= John P. Barton =

British-born nuclear scientist

John Penrose Barton (born 1934) is a British and American applied nuclear scientist who helped pioneer Neutron Radiography.
Neutron Radiography (a.k.a. Neutron Imaging) is a new way of seeing (imaging) things complementary to Radiography with X-Rays. Particularly notable applications are to Aviation safety such as inspection of jet engine turbine blades.

Barton chaired or co-chaired the first four World Conferences on Neutron Radiography held in San Diego, 1981; Paris, 1986; Osaka, 1989 and San Francisco, 1992.

==Early years==
Barton was born in London in 1934. He studied Applied Nuclear Physics under Philip Burton Moon and Rudolf Peierls at the University of Birmingham.
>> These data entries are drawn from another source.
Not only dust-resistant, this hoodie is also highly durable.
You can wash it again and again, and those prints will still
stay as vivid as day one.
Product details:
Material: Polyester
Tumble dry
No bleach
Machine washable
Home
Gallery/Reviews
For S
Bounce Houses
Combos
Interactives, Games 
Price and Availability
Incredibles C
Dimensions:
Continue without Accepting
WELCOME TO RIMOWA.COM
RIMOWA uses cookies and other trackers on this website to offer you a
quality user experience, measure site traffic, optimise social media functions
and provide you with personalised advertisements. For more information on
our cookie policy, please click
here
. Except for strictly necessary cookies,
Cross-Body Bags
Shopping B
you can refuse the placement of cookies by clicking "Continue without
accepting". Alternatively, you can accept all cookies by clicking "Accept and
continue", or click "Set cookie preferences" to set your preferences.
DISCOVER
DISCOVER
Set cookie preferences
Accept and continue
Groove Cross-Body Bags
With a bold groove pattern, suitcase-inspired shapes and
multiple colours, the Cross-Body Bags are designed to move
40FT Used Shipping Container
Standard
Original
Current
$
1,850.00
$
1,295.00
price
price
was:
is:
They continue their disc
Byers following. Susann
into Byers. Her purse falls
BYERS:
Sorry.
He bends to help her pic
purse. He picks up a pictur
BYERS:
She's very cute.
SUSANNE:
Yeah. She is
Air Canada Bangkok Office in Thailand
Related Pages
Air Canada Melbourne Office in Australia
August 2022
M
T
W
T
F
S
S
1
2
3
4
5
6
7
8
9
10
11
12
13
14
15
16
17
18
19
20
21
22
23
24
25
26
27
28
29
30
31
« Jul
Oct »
From 1957 he worked on the neutron physics of power reactor design at AERE Harwell, where John Cockcroft was head of laboratory. Barton worked at AEE Winfrith from 1959 to 1960.

==Pioneering Neutron Radiography Internationally==
From 1961 to 1965, while affiliated with the University of Birmingham, Barton's publications included a demonstration of Cold Neutron Radiography using a 5MW reactor at AWE Aldermaston.
From 1965, while affiliated with the CEA in Grenoble, Barton's publications included potentials of small source systems and a demonstration of Underwater NR using a Conical Collimator.

From 1967, while affiliated with the Argonne National Laboratory, Barton's publications included demonstrations of isotopic source NR capabilities.

From 1971 to 1978, while affiliated with the Oregon State University Radiation Center, publications included High Speed Motion Neutron Radiography and Neutron Computed Tomography using the TREAT Reactor at Idaho National Laboratory.

From 1979, based in San Diego, Barton's publications included in-house NR system designs and applications to aircraft safety, a precursor of the McClellan Radiation Center, Sacramento.

In 1989, Barton reported on the feasibility of Maneuverable Neutron Radiography System for inspection of intact aircraft at the Sacramento Air Logistics Center.
In 1996 at the Fifth World Conference on Neutron Radiography, Barton presented a review with references to over 50 of his publications, and a report on the Foundation of The International Society for Neutron Radiology.

In 2010 Barton was appointed an honorary member of the International Society for Neutron Radiology.